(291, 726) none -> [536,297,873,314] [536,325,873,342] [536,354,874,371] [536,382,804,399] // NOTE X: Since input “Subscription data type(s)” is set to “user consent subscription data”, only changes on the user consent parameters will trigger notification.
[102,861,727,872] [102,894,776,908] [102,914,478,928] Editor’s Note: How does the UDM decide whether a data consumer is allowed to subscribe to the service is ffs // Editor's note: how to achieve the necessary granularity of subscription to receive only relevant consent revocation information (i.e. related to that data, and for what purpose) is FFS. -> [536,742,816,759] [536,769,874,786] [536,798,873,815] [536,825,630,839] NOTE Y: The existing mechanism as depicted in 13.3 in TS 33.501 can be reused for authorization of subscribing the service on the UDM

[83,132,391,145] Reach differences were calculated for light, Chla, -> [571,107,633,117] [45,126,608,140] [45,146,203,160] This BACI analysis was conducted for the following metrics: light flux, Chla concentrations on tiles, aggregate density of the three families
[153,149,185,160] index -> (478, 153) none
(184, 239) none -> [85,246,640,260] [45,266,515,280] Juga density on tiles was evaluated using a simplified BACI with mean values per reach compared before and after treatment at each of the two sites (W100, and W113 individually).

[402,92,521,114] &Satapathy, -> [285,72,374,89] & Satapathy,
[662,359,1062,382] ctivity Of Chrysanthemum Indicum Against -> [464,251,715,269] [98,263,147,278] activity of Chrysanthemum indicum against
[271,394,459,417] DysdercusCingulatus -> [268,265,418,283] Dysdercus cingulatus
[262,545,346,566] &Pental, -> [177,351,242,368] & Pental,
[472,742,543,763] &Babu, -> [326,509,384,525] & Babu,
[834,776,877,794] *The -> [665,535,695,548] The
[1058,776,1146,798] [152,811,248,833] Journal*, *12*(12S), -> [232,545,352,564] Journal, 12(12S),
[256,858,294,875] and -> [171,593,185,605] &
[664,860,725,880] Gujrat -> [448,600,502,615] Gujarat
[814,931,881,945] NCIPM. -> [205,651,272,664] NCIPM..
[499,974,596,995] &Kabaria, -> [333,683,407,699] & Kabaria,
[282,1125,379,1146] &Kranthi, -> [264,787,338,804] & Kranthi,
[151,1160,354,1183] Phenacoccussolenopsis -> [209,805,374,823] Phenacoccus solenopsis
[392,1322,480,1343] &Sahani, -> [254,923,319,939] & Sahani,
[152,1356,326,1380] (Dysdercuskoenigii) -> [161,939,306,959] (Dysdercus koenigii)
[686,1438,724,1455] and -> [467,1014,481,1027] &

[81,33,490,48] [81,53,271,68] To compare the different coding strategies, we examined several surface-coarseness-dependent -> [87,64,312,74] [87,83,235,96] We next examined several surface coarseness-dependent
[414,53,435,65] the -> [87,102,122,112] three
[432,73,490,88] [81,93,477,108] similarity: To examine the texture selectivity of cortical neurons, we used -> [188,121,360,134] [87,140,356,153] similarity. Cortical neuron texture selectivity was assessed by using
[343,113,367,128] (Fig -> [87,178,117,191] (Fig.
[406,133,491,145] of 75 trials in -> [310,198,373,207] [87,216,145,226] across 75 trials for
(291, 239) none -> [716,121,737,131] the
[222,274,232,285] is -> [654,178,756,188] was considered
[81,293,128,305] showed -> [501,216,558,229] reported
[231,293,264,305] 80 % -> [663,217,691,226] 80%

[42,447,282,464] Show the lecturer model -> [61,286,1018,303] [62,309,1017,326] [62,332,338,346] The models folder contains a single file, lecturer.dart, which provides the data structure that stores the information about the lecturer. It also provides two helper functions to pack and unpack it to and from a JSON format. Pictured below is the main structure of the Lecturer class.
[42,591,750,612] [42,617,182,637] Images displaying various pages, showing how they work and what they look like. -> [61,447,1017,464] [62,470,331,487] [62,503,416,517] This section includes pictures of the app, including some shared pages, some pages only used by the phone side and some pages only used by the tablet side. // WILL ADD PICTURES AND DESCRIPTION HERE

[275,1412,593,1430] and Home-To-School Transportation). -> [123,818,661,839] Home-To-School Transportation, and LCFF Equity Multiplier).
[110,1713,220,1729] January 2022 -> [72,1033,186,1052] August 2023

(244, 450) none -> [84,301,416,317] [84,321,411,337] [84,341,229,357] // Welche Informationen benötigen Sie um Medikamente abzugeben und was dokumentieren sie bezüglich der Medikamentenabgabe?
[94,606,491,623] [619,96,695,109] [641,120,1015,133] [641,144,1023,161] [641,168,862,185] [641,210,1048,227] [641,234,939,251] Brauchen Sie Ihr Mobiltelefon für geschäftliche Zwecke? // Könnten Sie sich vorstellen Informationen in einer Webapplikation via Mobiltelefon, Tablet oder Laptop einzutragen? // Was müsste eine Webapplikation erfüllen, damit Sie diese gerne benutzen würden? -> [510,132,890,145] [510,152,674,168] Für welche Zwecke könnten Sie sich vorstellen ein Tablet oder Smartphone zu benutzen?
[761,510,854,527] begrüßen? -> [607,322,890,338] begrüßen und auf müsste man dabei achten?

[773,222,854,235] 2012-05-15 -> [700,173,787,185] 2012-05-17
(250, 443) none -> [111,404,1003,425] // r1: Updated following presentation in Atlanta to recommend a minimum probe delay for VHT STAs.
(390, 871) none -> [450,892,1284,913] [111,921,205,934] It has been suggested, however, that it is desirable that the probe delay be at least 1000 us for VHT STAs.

----------------

[Task objective]:
Copy out every line of the data where the word "STAs" occurs.

[Exercise solution]:
(250, 443) none -> [111,404,1003,425] // r1: Updated following presentation in Atlanta to recommend a minimum probe delay for VHT STAs.
(390, 871) none -> [450,892,1284,913] [111,921,205,934] It has been suggested, however, that it is desirable that the probe delay be at least 1000 us for VHT STAs.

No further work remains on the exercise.